Experts in karst topography said water pollution is a grave concern.
“The farm is on porous karst geology, therefore seepage into underground water is also nearly certain,” the BRWA said.
“The conclusion that C&H is not located on karst and that groundwater and surface water contamination is not imminent is absolutely based on flawed science,” nationally recognized karst expert Dr. John Van Brahana said. “Data collected over the past two years by my team and submitted to the agencies puts the likelihood of swine waste from C&H Hog Farms finding its way into the Buffalo National River at 95 percent. These data were completely ignored, as were similar comments from noted hydrologist Thomas Aley, and the opinions of the National Park Service and U.S. Geological Survey. We have all concluded that the C&H swine operation may have significant adverse impacts, which requires that a full Environmental Impact Statement be prepared.”
Although disappointing, supporters of the Buffalo River said the FONSI is not unexpected.
“The science used was cherry picked, ignoring anything that did not support the preordained conclusion,” Jack Stewart, vice president BRWA said. “More than fifteen thousand citizens, some of whom were scientists, submitted comments. All of that was ignored. To give you just one example of the inadequacies, there is ample evidence that C&H is built on topography that resembles Swiss cheese – a formation geologists call karst. Yet this finding never acknowledges the obvious fact.”
BRWA members are concerned about potential human health effects.
“People swim, fish, and paddle in the Buffalo River, and may be subject to contact with untreated swine waste,” Dane Schumacher, BRWA board member said. “Well water that people drink may become affected. By denying scientific evidence of karst beneath the C&H operations, SBA and FSA have opened the doors for a wide range of water quality issues likely to be ahead of us. Our coalition remains very concerned about the unprecedented number of pigs, and the amount of pig waste, that has entered the Buffalo River watershed.”

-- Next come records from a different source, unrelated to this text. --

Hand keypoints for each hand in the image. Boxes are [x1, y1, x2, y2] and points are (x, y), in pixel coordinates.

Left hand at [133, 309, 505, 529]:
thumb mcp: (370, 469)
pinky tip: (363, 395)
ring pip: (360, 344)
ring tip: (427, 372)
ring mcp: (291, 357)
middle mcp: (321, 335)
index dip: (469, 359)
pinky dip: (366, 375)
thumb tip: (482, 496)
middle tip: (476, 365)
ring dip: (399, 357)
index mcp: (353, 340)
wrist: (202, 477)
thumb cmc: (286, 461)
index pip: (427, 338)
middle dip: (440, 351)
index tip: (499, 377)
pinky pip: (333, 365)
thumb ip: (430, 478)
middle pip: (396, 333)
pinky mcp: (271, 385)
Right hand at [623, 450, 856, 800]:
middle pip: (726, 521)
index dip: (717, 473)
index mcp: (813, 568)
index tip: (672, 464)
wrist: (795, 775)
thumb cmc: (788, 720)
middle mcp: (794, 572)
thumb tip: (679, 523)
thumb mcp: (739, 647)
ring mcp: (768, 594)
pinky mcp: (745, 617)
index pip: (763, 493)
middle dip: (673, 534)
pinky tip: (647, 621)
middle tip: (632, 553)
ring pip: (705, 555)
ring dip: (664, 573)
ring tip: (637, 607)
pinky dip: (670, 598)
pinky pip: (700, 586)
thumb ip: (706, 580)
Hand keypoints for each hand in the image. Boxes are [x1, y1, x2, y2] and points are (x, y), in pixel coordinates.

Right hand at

The decision means these agencies have failed to meet their obligations under the law, according to Hannah Chang, attorney with Earthjustice, the public interest environmental law firm that represented the coalition in court. “The likelihood of significant environmental harm to America’s first national river mandates a full Environmental Impact Statement, not a finding of no impact that ignores clear data and hard science,” Chang said. “With so much at risk, we are compelled to consider our next options for legal action.”
It is estimated that 1.3 million people visited the Buffalo National River in 2014 and contributed $65 million to the local economy. Chang said by disputing that seepage of swine waste collected in C&H’s two waste storage ponds and sprayed onto fields will enter a karst system and ultimately flow into the Buffalo National River, the final FONSI erroneously downplays the potential impact of C&H on Arkansas’s tourism economy.

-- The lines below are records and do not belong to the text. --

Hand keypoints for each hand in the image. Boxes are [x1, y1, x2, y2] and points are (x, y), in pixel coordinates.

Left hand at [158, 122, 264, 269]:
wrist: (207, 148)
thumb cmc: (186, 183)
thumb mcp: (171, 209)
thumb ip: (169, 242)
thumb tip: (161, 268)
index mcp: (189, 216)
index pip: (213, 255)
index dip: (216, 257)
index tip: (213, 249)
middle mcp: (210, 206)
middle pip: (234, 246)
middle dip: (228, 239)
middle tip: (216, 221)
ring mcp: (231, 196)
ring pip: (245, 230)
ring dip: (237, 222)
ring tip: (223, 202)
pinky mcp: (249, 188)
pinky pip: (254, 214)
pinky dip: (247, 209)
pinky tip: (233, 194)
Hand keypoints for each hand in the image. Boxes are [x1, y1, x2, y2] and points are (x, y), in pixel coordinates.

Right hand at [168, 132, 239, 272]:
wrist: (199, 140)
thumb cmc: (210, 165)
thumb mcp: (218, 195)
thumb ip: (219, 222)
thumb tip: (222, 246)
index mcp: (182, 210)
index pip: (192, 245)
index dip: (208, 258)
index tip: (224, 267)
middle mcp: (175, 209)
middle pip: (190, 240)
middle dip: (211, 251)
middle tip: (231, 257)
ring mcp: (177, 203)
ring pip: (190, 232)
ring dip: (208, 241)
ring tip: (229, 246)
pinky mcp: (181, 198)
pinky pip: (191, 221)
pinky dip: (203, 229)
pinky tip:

BRWA President Gordon Watkins said federal agencies ignored any data that didn’t agree with the decision upholding the federal loan guarantees. Watkins said the group would move ahead continuing to find legal avenues to stop the hog pollution from adversely impacting the Buffalo River and the people who recreate in it.

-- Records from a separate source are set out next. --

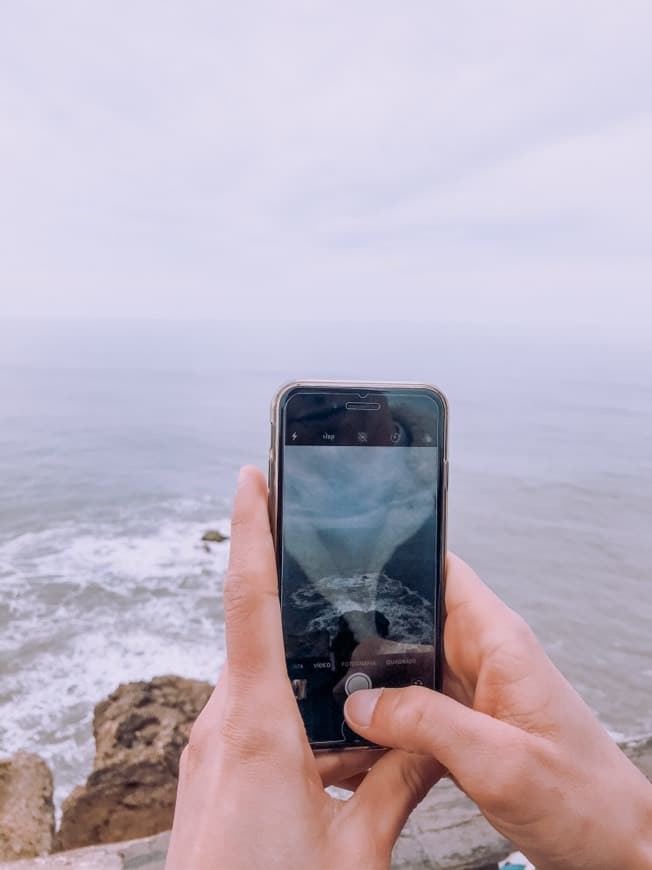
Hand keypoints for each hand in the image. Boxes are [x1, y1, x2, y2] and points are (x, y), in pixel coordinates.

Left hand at [166, 467, 440, 869]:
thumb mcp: (358, 850)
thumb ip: (396, 784)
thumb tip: (431, 741)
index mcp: (259, 726)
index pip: (252, 601)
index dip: (251, 530)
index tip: (250, 477)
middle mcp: (222, 723)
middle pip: (261, 637)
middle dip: (297, 604)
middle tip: (332, 570)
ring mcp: (209, 747)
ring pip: (260, 681)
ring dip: (299, 672)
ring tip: (348, 678)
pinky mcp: (209, 771)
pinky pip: (250, 716)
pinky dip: (287, 709)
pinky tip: (324, 741)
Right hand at [344, 554, 651, 868]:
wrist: (613, 848)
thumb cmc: (585, 801)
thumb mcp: (499, 761)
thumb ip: (428, 724)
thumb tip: (362, 703)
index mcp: (499, 642)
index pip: (444, 571)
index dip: (397, 560)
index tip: (347, 570)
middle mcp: (483, 658)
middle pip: (411, 619)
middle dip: (366, 634)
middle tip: (321, 657)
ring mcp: (472, 692)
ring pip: (406, 668)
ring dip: (371, 685)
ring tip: (332, 703)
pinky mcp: (465, 727)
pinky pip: (414, 709)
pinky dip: (386, 723)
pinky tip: (360, 741)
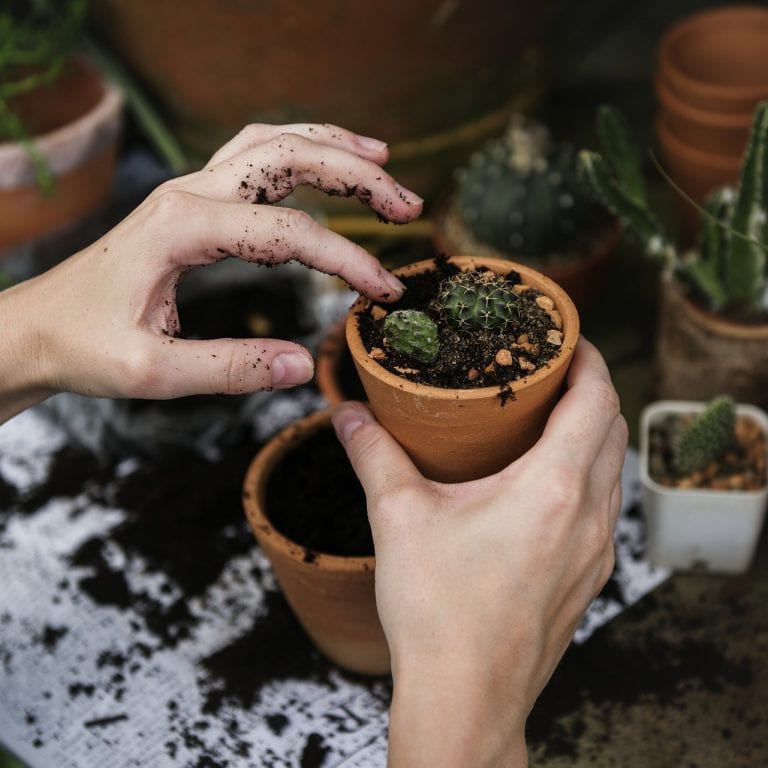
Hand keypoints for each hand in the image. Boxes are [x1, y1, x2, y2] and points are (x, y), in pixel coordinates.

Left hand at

“We are discussing the best use of our resources at this stage of the game,” Watkins said. “We have filed a formal complaint with the Arkansas Department of Environmental Quality against actual issuance of permit. We are asking ADEQ to reopen the permit and allow the public to comment in full like we should have been allowed to do in the first place. We are moving ahead looking for ways we can actually challenge the permit itself. We have to exhaust all avenues as this thing moves along through the legal system.”